* BRIEF: What lines below include the string "TRIANGLE"? Pick them out and copy them.

* INPUT MATERIAL:
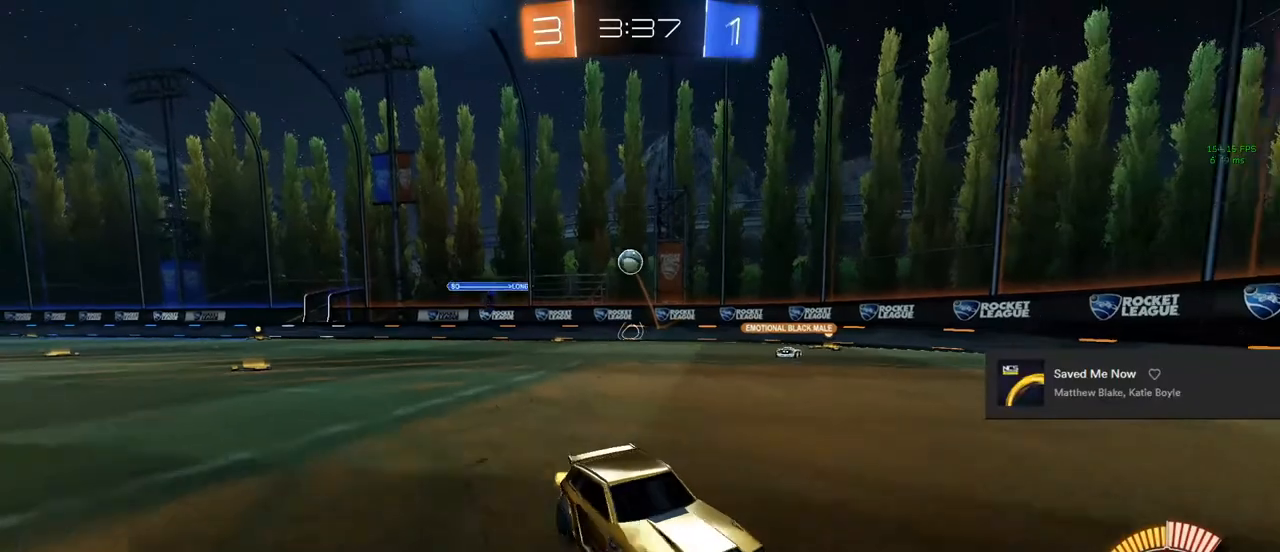
{"buttons": ["R2"], "left_stick": "left", "right_stick": "center", "events": []}
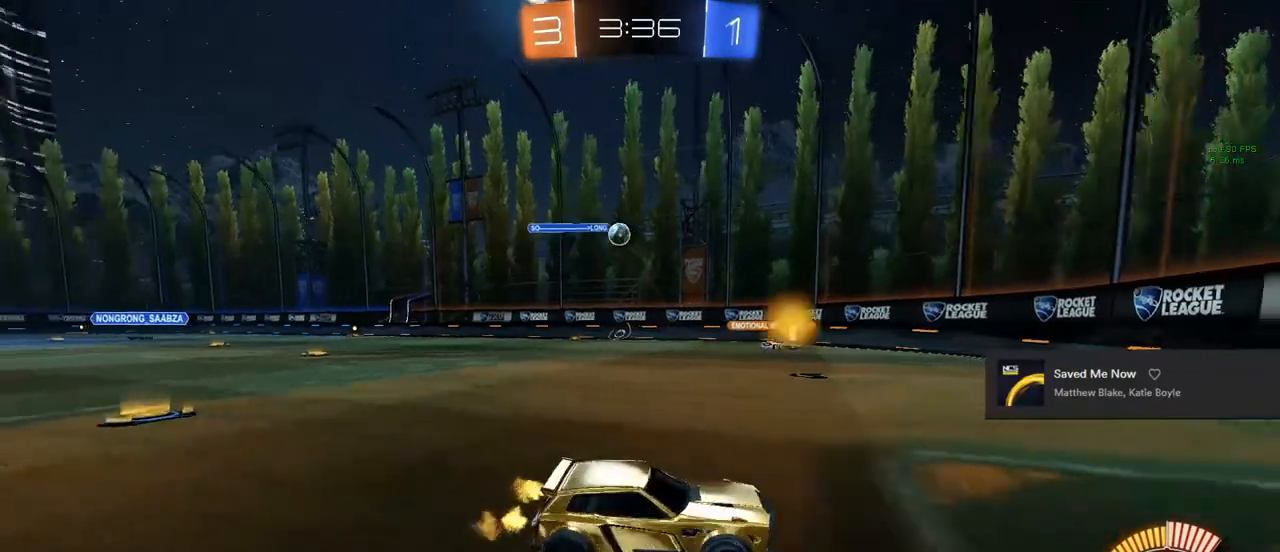
{"buttons": ["R2"], "left_stick": "center", "right_stick": "center", "events": [[250, "left_stick", "center"]]}
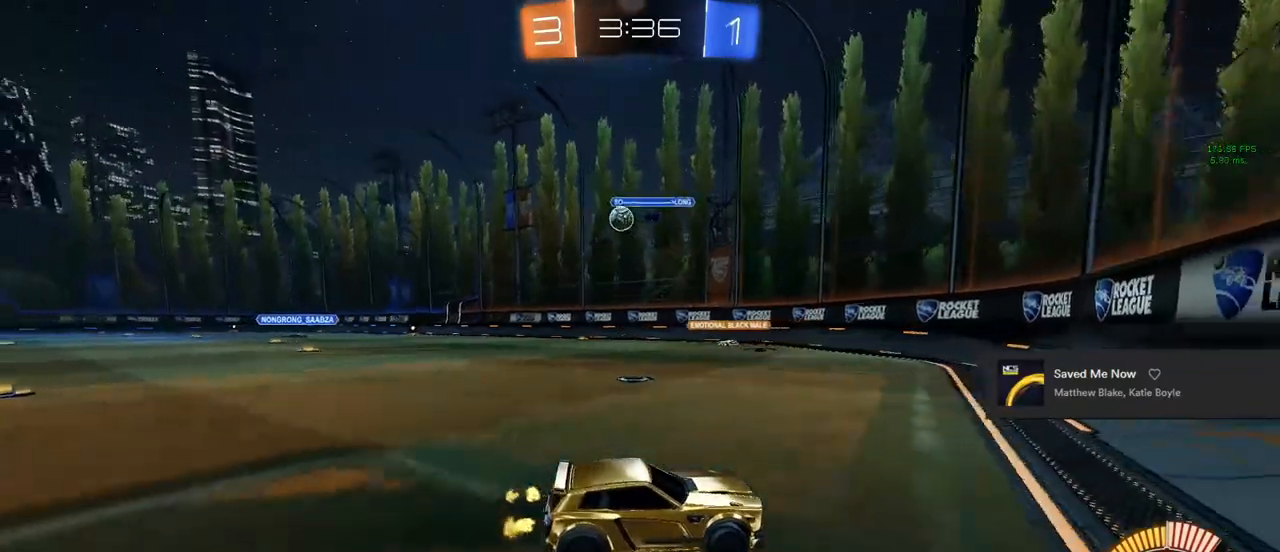
{"buttons": ["R2"], "left_stick": "left", "right_stick": "center", "events": [[17, "R2", "up"], [17, "left_stick", "left"], [33, "L2", "down"], [283, "R2", "down"], [317, "L2", "up"]]}
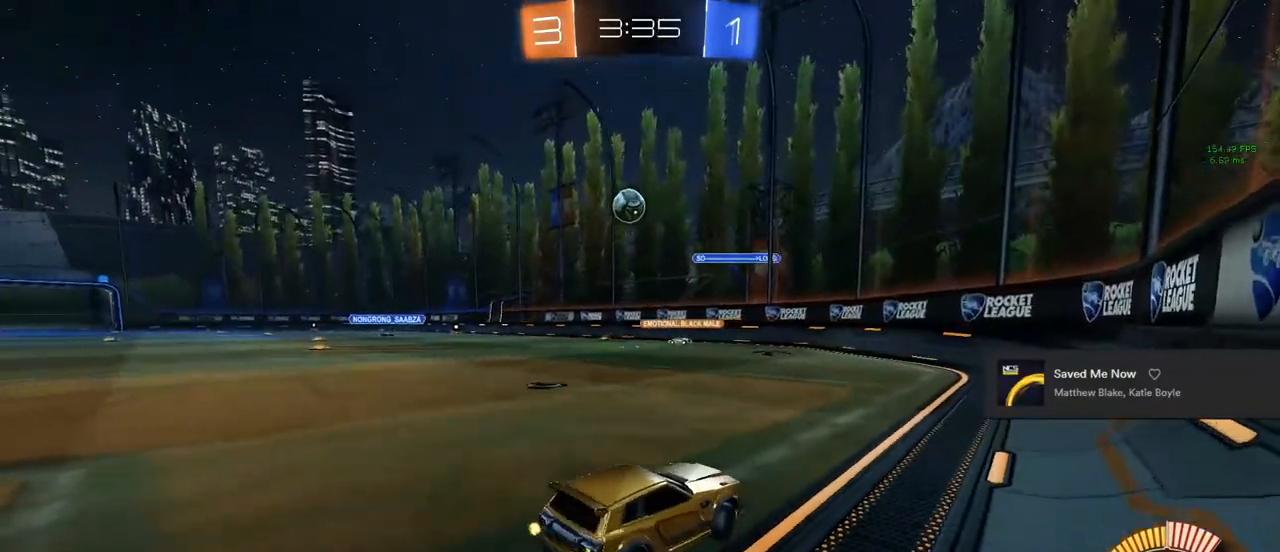
{"buttons": ["R2"], "left_stick": "center", "right_stick": "center", "events": [[117, "R2", "up"], [217, "R2", "down"], [383, "left_stick", "center"]]}
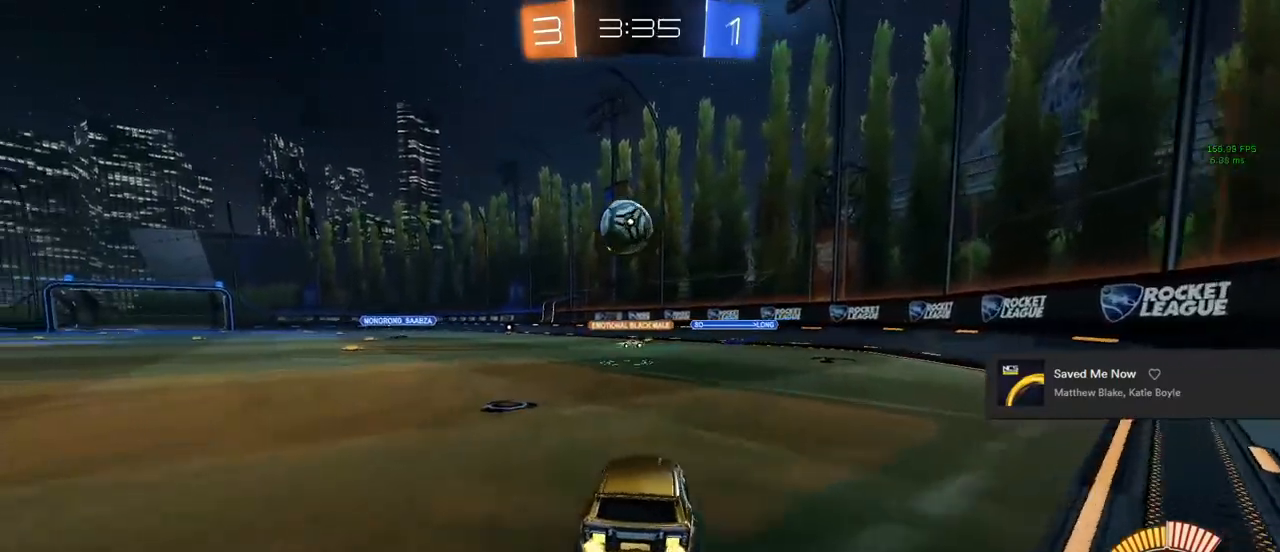
{"buttons": ["CROSS", "CIRCLE"], "left_stick": "up-left", "right_stick": "center", "events": [[67, "CIRCLE", "down"], [167, "CIRCLE", "up"], [233, "left_stick", "down"], [317, "CIRCLE", "down"], [317, "L1", "down"], [333, "CROSS", "down"], [350, "R2", "up"], [417, "CROSS", "up"], [417, "left_stick", "center"], [467, "L1", "up"], [467, "left_stick", "up-left"], [483, "CROSS", "down"]]}
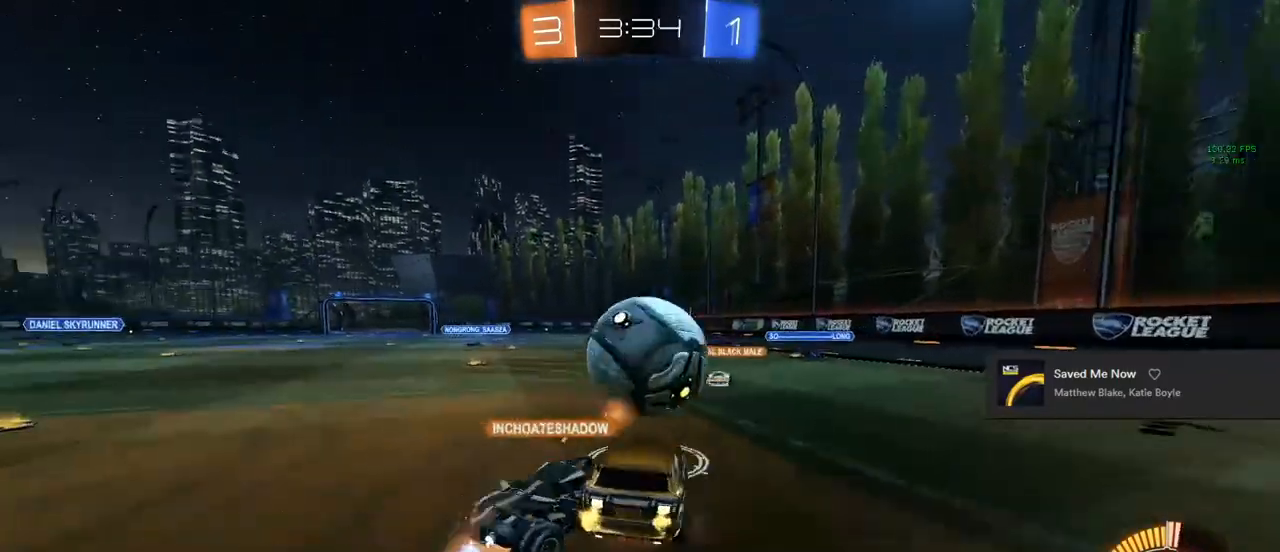
{"buttons": ["TRIANGLE", "R1"], "left_stick": "left", "right_stick": "center", "events": [[33, "R2", "down"], [67, "TRIANGLE", "down"], [117, "left_stick", "center"], [133, "CROSS", "up"], [167, "R2", "up"], [200, "TRIANGLE", "up"], [250, "CIRCLE", "up"], [383, "TRIANGLE", "down"], [400, "R1", "down"], [467, "left_stick", "left"]]}
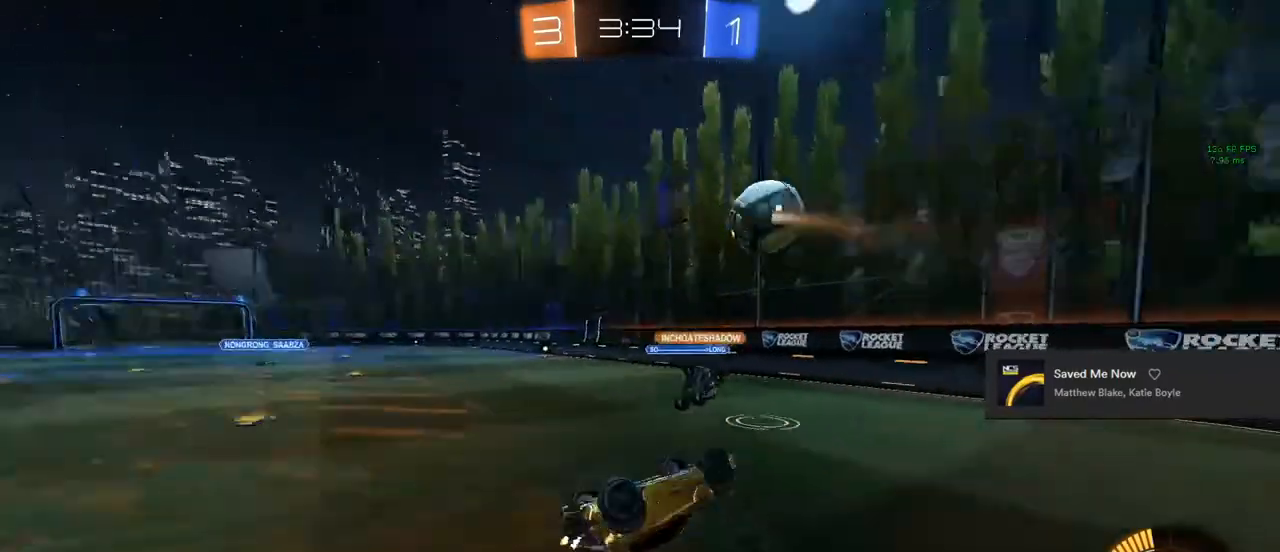
{"buttons": [], "left_stick": "left", "right_stick": "center", "events": [[167, "TRIANGLE", "up"], [200, "R1", "up"], [350, "left_stick", "center"], [500, "left_stick", "left"]]}
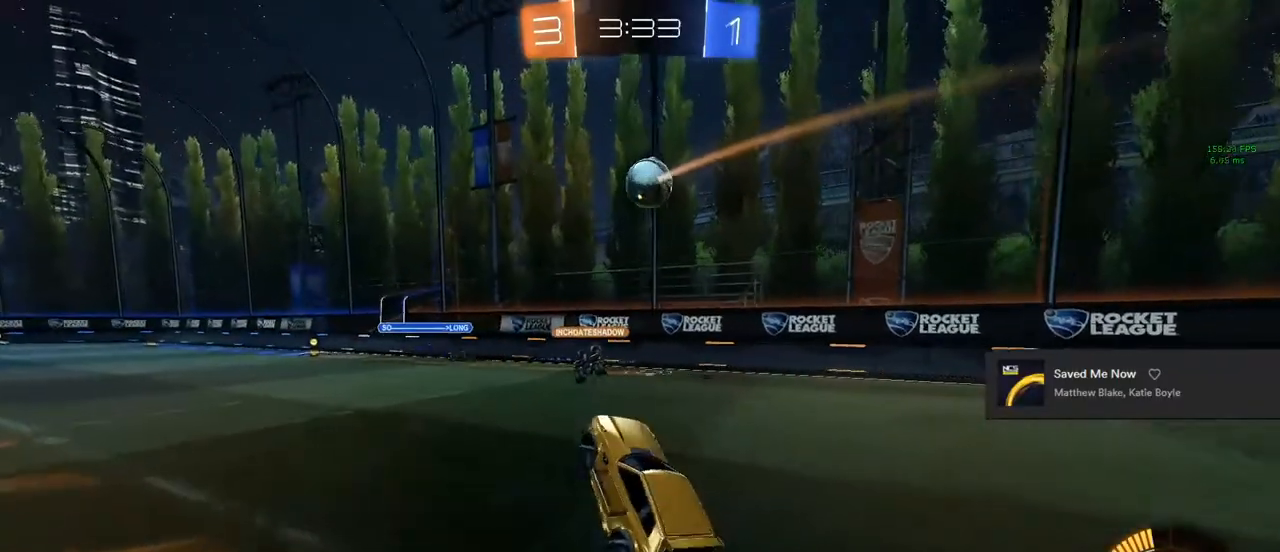
{"buttons": ["R2"], "left_stick": "center", "right_stick": "center", "events": [[100, "R2", "down"], [250, "left_stick", "center"]]}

* TASK SOLUTION:
{"buttons": ["TRIANGLE", "R1"], "left_stick": "left", "right_stick": "center", "events": [[33, "R2", "down"], [67, "TRIANGLE", "down"], [117, "left_stick", "center"], [133, "CROSS", "up"], [167, "R2", "up"], [200, "TRIANGLE", "up"], [250, "CIRCLE", "up"], [383, "TRIANGLE", "down"], [400, "R1", "down"], [467, "left_stick", "left"]]}
{"buttons": [], "left_stick": "left", "right_stick": "center", "events": [[167, "TRIANGLE", "up"], [200, "R1", "up"], [350, "left_stick", "center"], [500, "left_stick", "left"]]}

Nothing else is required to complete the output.